──────── Available data ────────
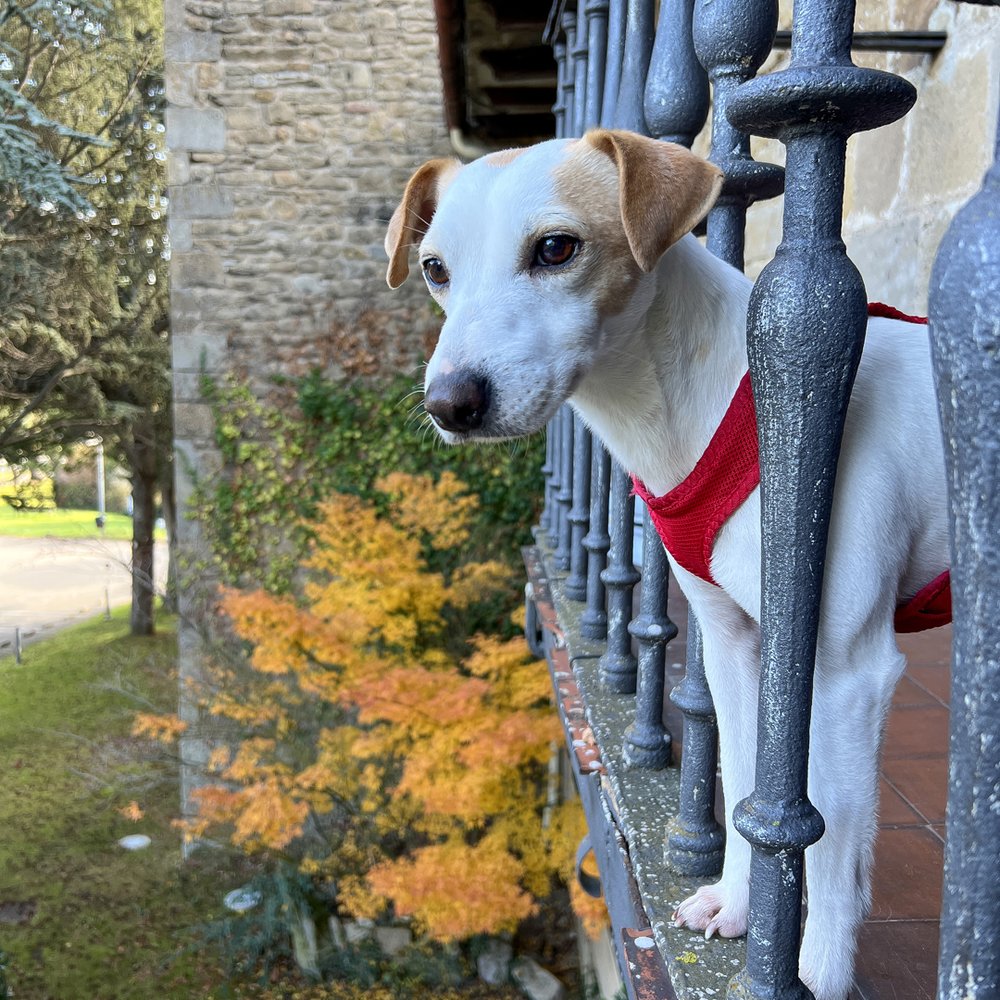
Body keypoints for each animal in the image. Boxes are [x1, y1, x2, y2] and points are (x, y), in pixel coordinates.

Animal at [384, 131, 952, 1000]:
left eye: (557, 248)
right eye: (435, 268)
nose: (449, 403)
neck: (724, 405)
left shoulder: (850, 672)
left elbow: (829, 850)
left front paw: (818, 969)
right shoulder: (733, 646)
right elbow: (749, 790)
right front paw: (740, 907)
────────
**Instructions to follow**
Which lines in the listing above include the string "left"? Copy each of them.

**Reply**
left eye: (557, 248)
left shoulder: (850, 672)
left elbow: (829, 850)
left front paw: (818, 969)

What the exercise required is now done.